• **Set task**
Please retype everything in the infinity discussion from "Use the pigeonhole" down to "not surjective correspondence.", word for word.

• **Extract**

-- begin --

This small book may give you some ideas:
http://www.introducingbooks.com/book/view/infinity-a-graphic-guide
The question was how to introduce the idea of infinity. Obviously, the audience are young learners. Therefore the system of introduction must be plain and simple as far as possible. The students may be told to draw the graph of y = 1/x, the rectangular hyperbola. After plotting a few points, they would realize that as x approaches zero, for positive x, y approaches infinity, and that for negative x, y approaches minus infinity.
I usually introduce it by reminding people that young children can't count very far, but even if a child can't count past 10, they can still tell if a pile of 20 letters is the "same size" as a pile of 20 envelopes, because all they have to do is put one letter in each envelope and check that nothing's left over. I then suggest that "counting to infinity" is no different - even as adults, we don't really know how to count very far, and we call things we can't count "infinite" - but this doesn't stop us knowing when two different infinite collections are the same size. This leads easily to the idea of 1-1 correspondences, and then I do the standard example of the reals not being countable. Seems to work!
Use the pigeonhole principle: if n pigeons are put in m pigeonholes, the unique possibility to have at most one pigeon in one pigeonhole is when m is greater or equal than n, but this is not the case for infinite sets. Notice that when n equals m this gives rise to a one-to-one correspondence. But in infinite sets, this is not necessary. You can map naturals in even naturals: n -- 2 n having an injective but not surjective correspondence.
Mathematically strict approach to the definition of infinity you can find, for example, in the book:
Kenneth KUNEN. "SET THEORY": AMSTERDAM - LONDON - NEW YORK -TOKYO (1992)
see page 19 (the definition of the set of natural numbers and axiom of existence of this set) and page 28 (definition 10.8 of infinite sets).

-- end --

• **Data section**

-- begin --

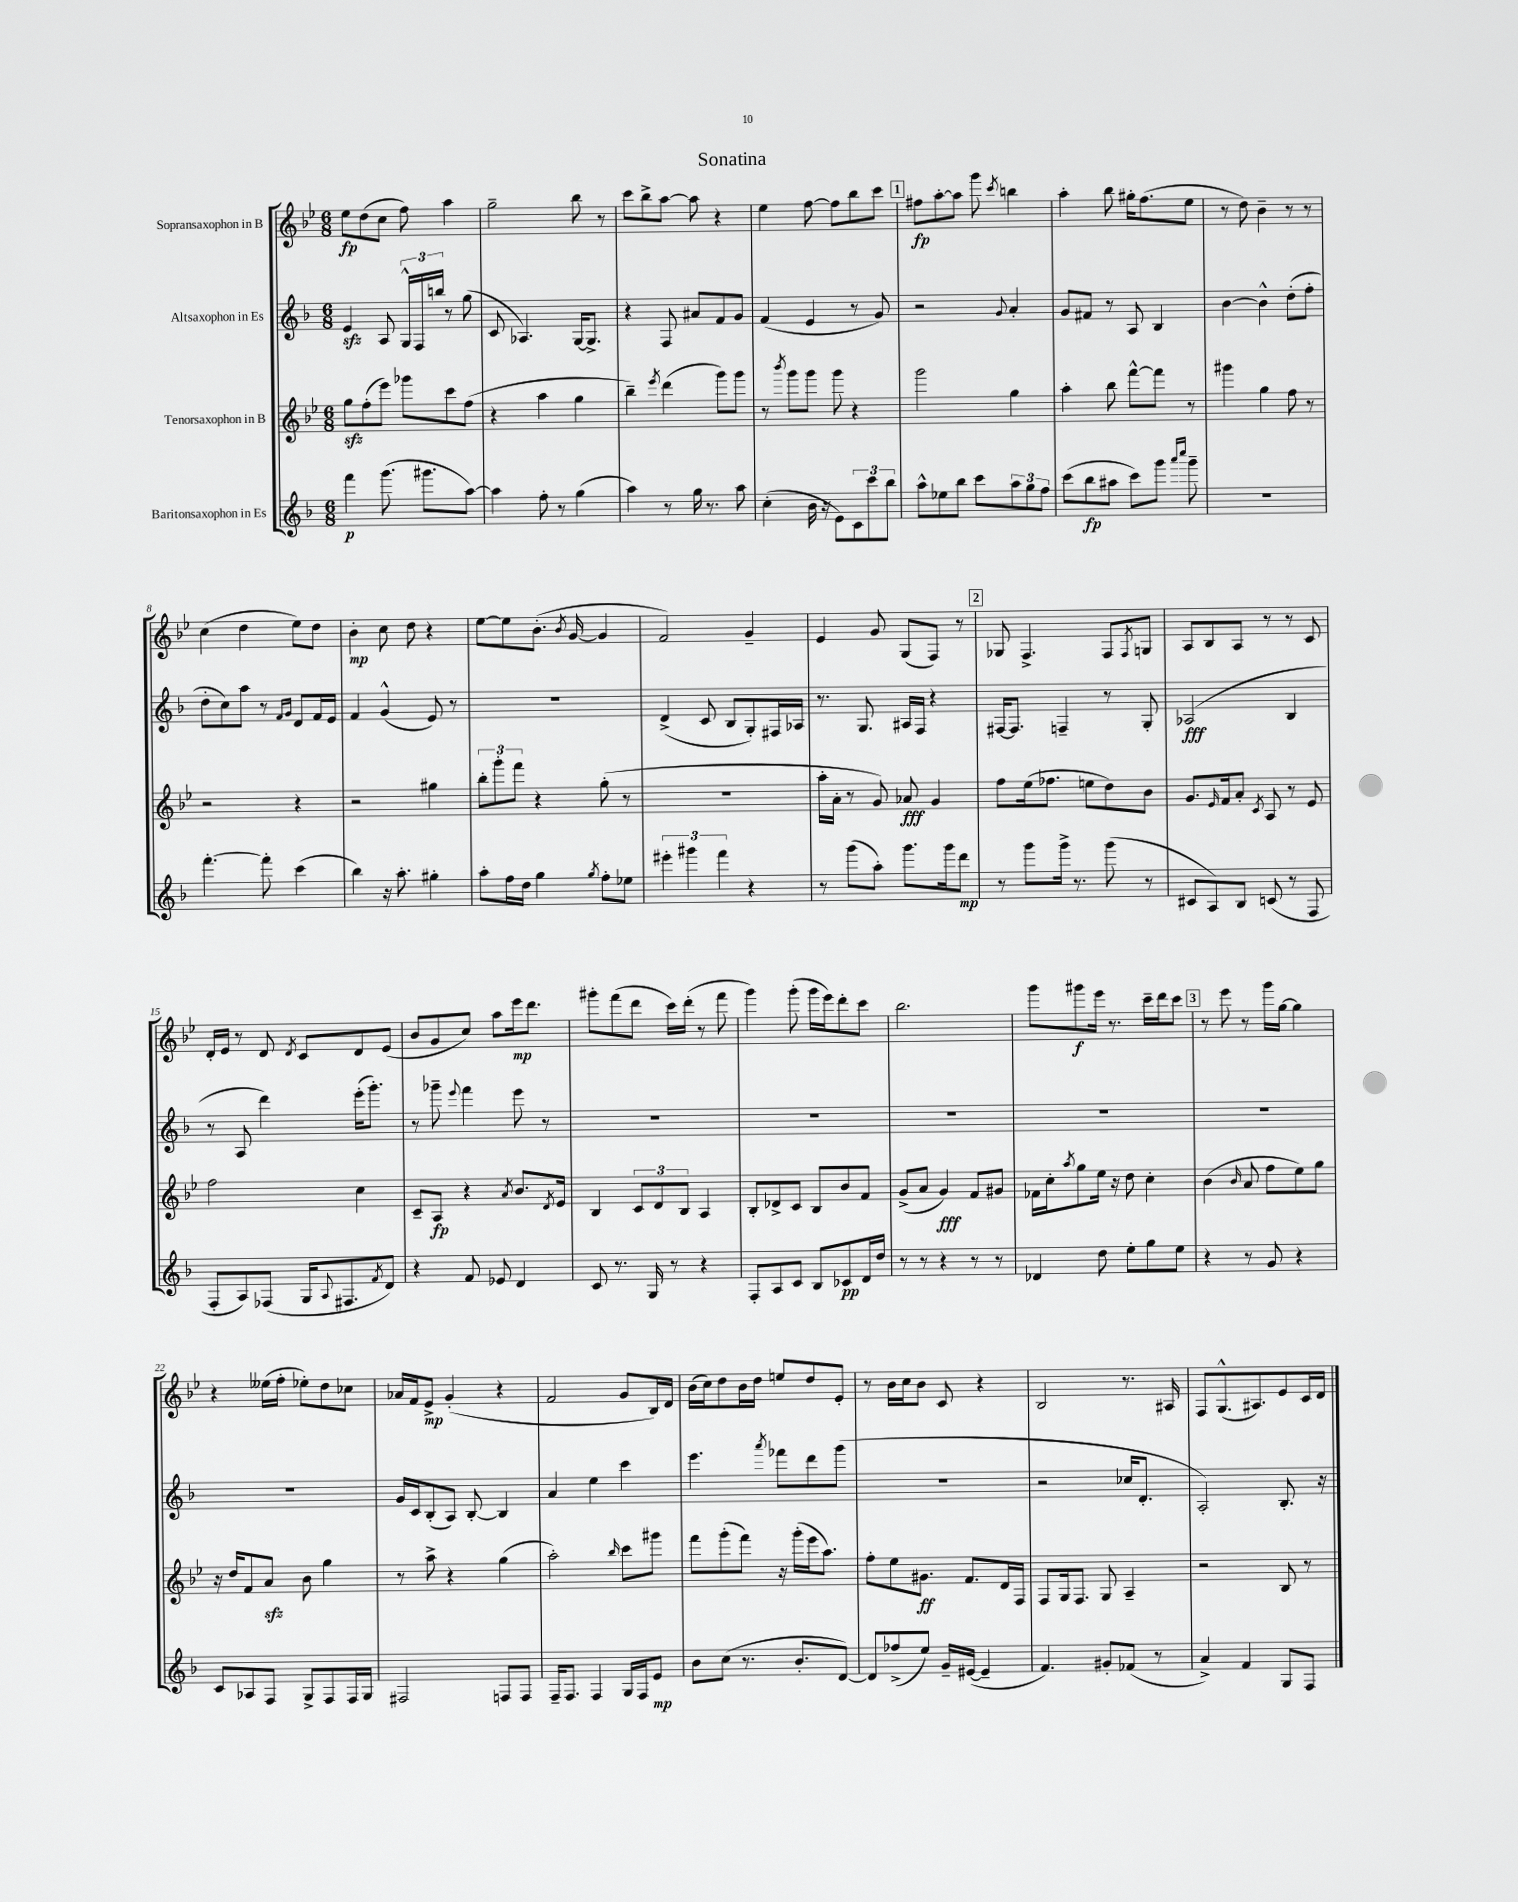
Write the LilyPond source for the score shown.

\header { title = "Sonatina" }
<<
\new StaffGroup <<
\new Staff = "s0" \with { instrumentName = "Sopransaxophon in B" } {
    \clef treble \key bes \major \numericTimeSignature \time 6/8
    ees''8\fp d''8( c''8 f''8) a''4 |
    g''2-- bes''8 r8 |
    c'''8 bes''8-> a''8~ a''8 r4 |
    ees''4 f''8~ f''8 bes''8 c'''8 |
    \mark \markup { \box "1" } fis''8\fp a''8~-. a''8 g'''8 \acciaccatura { c'''8 } b''4 |
    a''4-. bes''8 gis''16-. f''8.( ees''8 |
    r8 d''8) bes'4-- r8 r8 |
    c''4( d''4 ees''8) d''8 |
    bes'4-.\mp c''8 d''8 r4 |
    ees''8~ ees''8 bes'8.-.( \acciaccatura { bes'8 } g'16~ g'4 |
    f'2) g'4-- |
    ees'4 g'8 g8( f8) r8 |
    \mark \markup { \box "2" } ges8 f4.-> f8 \acciaccatura { f8 } g8 |
    a8 bes8 a8 r8 r8 c'8 |
    d'16-. ees'16 r8 d'8 \acciaccatura { d'8 } c'8 d'8 ees'8( |
    bes'8 g'8 c''8) a''8 ees'''16\mp d'''8. |
    gis'''8-. f'''8( d'''8 c'''16) d'''16-.( r8 f'''8 |
    g'''4) g'''8-.( g'''16 ees'''16) d'''8-. c'''8 |
    bes''2. |
    g'''8 gis'''8\f ees'''16 r8. c'''16-- d'''16 c'''8 |
    \mark \markup { \box "3" } r8 ees'''8 r8 g'''16 g''16~ g''4 |
    r4 eeses''16( f''16-. ees''8-.) d''8 ces''8 |
    aes'16 f'16 ees'8->\mp g'4-.( r4 |
    f'2 g'8 bes16) d'16 |
    bes'16( c''16) d''8 bes'16 d''16 e''8 d''8 ees'8-. |
    r8 bes'16 c''16 bes'8 c'8 r4 |
    bes2 r8. ais16 |
    f8 g8.-^( ais8.) ees'8 c'16 d'16 \bar "|." |
}
\new Staff = "s1" \with { instrumentName = "Altsaxophon in Es" } {
    \clef treble \key f \major \numericTimeSignature \time 6/8
    e'4\sfz a8 \tuplet 3/2 { g16-^ f16 b''16 } r8 g''8( |
    c'8 aes4.) g16~ g8.-> |
    r4 f8 ais'8 f'8 g'8 |
    f'4( e'4 r8 g'8) |
    \mark \markup { \box "1" } r2 \appoggiatura { g'8 } a'4-. |
    g'8 fis'8 r8 a8 bes4 |
    bes'4~ bes'4-^ d''8-.( f''8-. |
    d''8-. c''8) a''8 r8 \grace { f'16 g'16 } d'8 f'16 e'16 |
    f'4 g'4-^( e'8) r8 |
    R2. |
    d'4->( c'8 bes8 g8-.) fis16 aes16 |
    r8. g8. ais16 f16 r4 |
    \mark \markup { \box "2" } fis16~ fis8. f4-- r8 g8-. |
    aes2\fff( bes4 |
    r8 a8 d'''4) e'''16-.( g'''8.-.) |
    r8 ges'''8-- \appoggiatura { e'''8 } f'''4 e'''8 r8 |
    R2. |
    R2. |
    R2. |
    R2. |
    \mark \markup { \box "3" } R2. |
    R2. |
    g'16 c'16 bes8-.( a8) bes8~-. bes4 |
    a'4 e''4 c'''4 |
    e'''4. \acciaccatura { a'''8 } fes'''8 d'''8 g'''8( |
    R2. |
    r2 ces''16 d'8.-. |
    a2-.) bes8.-. r16 \bar "|." |
}
\new Staff = "s2" \with { instrumentName = "Tenorsaxophon in B" } {
    \clef treble \key bes \major \numericTimeSignature \time 6/8
    g''8\sfz f''8-.( ees'''8) ges'''8 c'''8 f''8( |
    r4 a''4 g''4 |
    bes''4--) \acciaccatura { ees'''8 } d'''4( g'''8) g'''8 |
    r8 \acciaccatura { bes'''8 } g'''8 g'''8 g'''8 r4 |
    \mark \markup { \box "1" } g'''2 g''4 |
    a''4-. bes''8 f'''8~-^ f'''8 r8 |
    gis'''4 g''4 f''8 r8 |
    r2 r4 |
    r2 gis''4 |
    \tuplet 3/2 { bes''8-. g'''8-. f'''8 } r4 g''8-.( r8 |
    R2. |
    a''16-. a'16-. r8 g'8) aes'8\fff g'4 |
    \mark \markup { \box "2" } f''8 ees''16( fes''8. e''8 d''8) bes'8 |
    g'8. \grace { ees'16 } f'16 a'8-. \acciaccatura { c'8 } a8 r8 ees'8 |
    f''2 c''4 |
    c'8-- a8\fp r4 \acciaccatura { a'8 } bes'8. \acciaccatura { d'8 } ees'16 |
    bes4 \tuplet 3/2 { c'8 d'8 bes8 } a4 |
    bes8-. des'8-> c'8 bes8 bes'8 f'8 |
    g'8->( a'8 g'4\fff) f'8 gis'8 |
    fes'16 c''16-. \acciaccatura { a''8 } g''8 ees''16 r16 d''8 c''4-. |
    \mark \markup { \box "3" } bes'4( \grace { bes'16 } a'8 f''8 ees''8) g''8 |
    r16 d''16 f'8 a'8\sfz bes'8 g''4 |
    r8 a''8-> r4 g''4( |
    a''2-.) \grace { bes''16 } c'''8 gis'''8 |
    f'''8 g'''8-.( f'''8) r16 g'''16-.( ees'''16 a''8.) |
    f''8-. ees''8 gis'8.\ff f'8. d'16 f16 |
    f8 g16 f8. g8 a4-- |
    r2 bes8 r8 \bar "|." |
}
\new Staff = "s3" \with { instrumentName = "Baritonsaxophon in Es" } {
    \clef treble \key f \major \numericTimeSignature \time 6/8
    f'''4\p g'''8.( gis'''8. a''8~) |
    a''4 f''8-. r8 g''4( |
    a''4) r8 g''16 r8. a''8 |
    c''4-.( bes'16 r16 e'8) \tuplet 3/2 { c'8 c'''8 bes''8 } |
    \mark \markup { \box "1" } a''8-^ ees''8 bes''8 c'''8 \tuplet 3/2 { a''8 g''8 f''8 } |
    c'''8( bes''8\fp ais''8 c'''8) g'''8 \grace { a'''16 c''''16 } g'''8-- |
    R2. |
    f'''4.~-. f'''8-. c'''4( |
    bes''4) r16 a''8.-. gis''4-. |
    a''8-. f''16 d''16 g''4 \acciaccatura { g''8 } f''8-. ees''8 |
    \tuplet 3/2 { eis'''4-. gis'''4 f'''4 } r4 |
    r8 g'''8( a''8-.) g'''8. g'''16 d'''8\mp |
    \mark \markup { \box "2" } r8 g'''8 g'''16-> r8. g'''8( r8 |
    cis'8 a8) bes8 c'8( r8 f8 |
    f8-. a8) fes8( g16 \appoggiatura { a8 } fis8. \acciaccatura { f'8 } d'8) |
    r4 f'8 ees'8 d'4 |
    c'8 r8. g16 r8 r4 |
    f8-. a8 c'8 bes8 ces'8\pp d'16 d''16 |
    r8 r8 r4 r8 r8 |
    des'4 d''8 e''8-. g''8 e''8 |
    \mark \markup { \box "3" } r4 r8 g'8 r4 |
    c'8 aes8 f8 g8-> f8 f16 g16 |
    fis2 f8 f8 |
    f16-- f8. f4 g16 f16 e'8\mp |
    bes'8 c''8( r8. bes'8.-. d'8~) |
    d'8 fes''8->( e''8) g'16-- eis'16~( eis'4-- |
    f'4.) gis'8-. fes'8( r8 |
    a'4->) f'4 g8 f8 \bar "|." |
}
>>
>>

-- end --

• **Output of the task**
Use the pigeonhole principle: if n pigeons are put in m pigeonholes, the unique possibility to have at most one pigeon in one pigeonhole is when m is greater or equal than n, but this is not the case for infinite sets. Notice that when n equals m this gives rise to a one-to-one correspondence. But in infinite sets, this is not necessary. You can map naturals in even naturals: n -- 2 n having an injective but not surjective correspondence.